#### Письменное задание:
Перепиши фрагмент отрывка о башкирах, который открывается словами с «Слово башкуртъ ученые» и закрывается словами «означаетъ отдѣльный народъ.», заменив в нём «нечистоплотности» на «неопрятности».

#### Отрывок документа:
# # #

Слово башкуртъ ученые люди объясняютъ татарскими словами: башка — голова и юрта — пчела, отъ любви башкиръ къ пчеловодству, или просто насѣкомое (головное насѣкомое), вслѣдствіе ихъ нечистоплотности и неряшества, а также и куртъ, означающее слова — волкъ, грабитель, то-есть волчья голова, или народъ-грабитель, что опредѣляетъ ихъ прежній образъ жизни, и наконецъ башка-юртъ, что означаетъ отдѣльный народъ.
Не смотря, впрочемъ, на всѣ такого рода не вполнѣ опредѣленныя и разнообразныя указанія, изъ исторіи намъ достовѣрно извѣстно, что башкиры испоконь вѣковъ населяли ту же страну нижнеуральскихъ горъ и степей, гдѣ живутъ и теперь, что они были народъ храбрый и воинственный, хотя у нихъ не было своего особаго государства, а управлялись они отдѣльными князьками или ханами, и тревожили набѣгами своихъ сѣверныхъ сосѣдей — чудь, уводя оттуда къ себѣ ихъ женъ. Они обладали большими богатствами и несмѣтными стадами рогатаго скота и табунами лошадей. Но прежде всего ихъ стали притѣснять восточный народъ печенѣги; и они должны были, ради защиты, подчиниться волжскимъ болгарамъ, или бывшему тогда въ силѣ царству Болгарскому, а потомъ при нашествіи монголовъ они покорены были Батыемъ, а затѣмъ при татарахъ вошли въ составъ царства Казанскаго и наконецъ, послѣ покоренія Іоанномъ Грознымъ царства Казанскаго и Астраханскаго, они, тревожимые постоянно набѣгами разныхъ кочевыхъ народовъ, особенно же хищничествомъ киргизовъ, сами просили Іоанна Грознаго принять ихъ въ подданство. По принятіи въ подданство, они стали платить дань русскимъ, также, какъ прежде болгарамъ, монголамъ и татарамъ, владѣя при этомъ всею своею землею; но затѣмъ земли ихъ русское правительство стало ограничивать, изъ нихъ образовано было бурятское казачье войско, которое вмѣсто дани, какъ и всѣ казаки въ Россіи, несло особую воинскую повинность, пока въ 1864 г. правительство не нашло необходимымъ войско упразднить, а башкиръ обратить въ общее податное сословіе.

# # #

#### Приведённые строки:
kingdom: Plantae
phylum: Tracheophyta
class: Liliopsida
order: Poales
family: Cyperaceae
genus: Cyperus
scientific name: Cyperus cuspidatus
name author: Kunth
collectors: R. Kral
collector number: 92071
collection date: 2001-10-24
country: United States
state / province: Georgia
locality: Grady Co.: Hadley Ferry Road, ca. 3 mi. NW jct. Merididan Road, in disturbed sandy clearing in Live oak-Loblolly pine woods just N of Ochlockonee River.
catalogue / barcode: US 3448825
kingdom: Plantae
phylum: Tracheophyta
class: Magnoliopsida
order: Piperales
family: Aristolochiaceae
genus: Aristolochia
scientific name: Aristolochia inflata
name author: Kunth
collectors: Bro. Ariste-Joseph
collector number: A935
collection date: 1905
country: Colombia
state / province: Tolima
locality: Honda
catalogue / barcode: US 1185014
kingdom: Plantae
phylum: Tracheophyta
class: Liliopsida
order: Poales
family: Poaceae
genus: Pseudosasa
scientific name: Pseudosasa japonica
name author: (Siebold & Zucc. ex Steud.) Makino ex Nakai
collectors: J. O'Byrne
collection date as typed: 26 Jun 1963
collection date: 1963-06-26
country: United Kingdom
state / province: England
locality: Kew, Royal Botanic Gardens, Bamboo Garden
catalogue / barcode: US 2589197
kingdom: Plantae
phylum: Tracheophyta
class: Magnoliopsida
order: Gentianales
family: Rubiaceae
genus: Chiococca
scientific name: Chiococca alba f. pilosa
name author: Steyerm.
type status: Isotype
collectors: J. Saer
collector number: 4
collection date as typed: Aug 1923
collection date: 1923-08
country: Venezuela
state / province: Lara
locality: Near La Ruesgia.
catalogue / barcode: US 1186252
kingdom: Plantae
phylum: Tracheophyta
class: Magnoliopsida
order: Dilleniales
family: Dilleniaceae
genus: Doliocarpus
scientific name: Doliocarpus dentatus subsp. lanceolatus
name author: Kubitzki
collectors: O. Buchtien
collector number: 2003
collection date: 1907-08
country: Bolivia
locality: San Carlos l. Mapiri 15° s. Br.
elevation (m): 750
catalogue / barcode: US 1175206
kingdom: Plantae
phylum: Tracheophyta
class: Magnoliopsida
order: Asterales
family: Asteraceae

# # #

#### Ответ:
Слово башкуртъ ученые люди объясняютъ татарскими словами: башка — голова и юрта — пчела, отъ любви башкиръ къ пчеловодству, или просто насѣкомое (головное насѣкомое), вслѣдствіе ихъ неопрятности и неряшества, а также и куртъ, означающее слова — волкъ, грабитель, то-есть волчья голова, или народъ-грабитель, что опредѣляетъ ихъ прежній образъ жизни, и наконецъ башка-юртъ, что означаетъ отдѣльный народъ.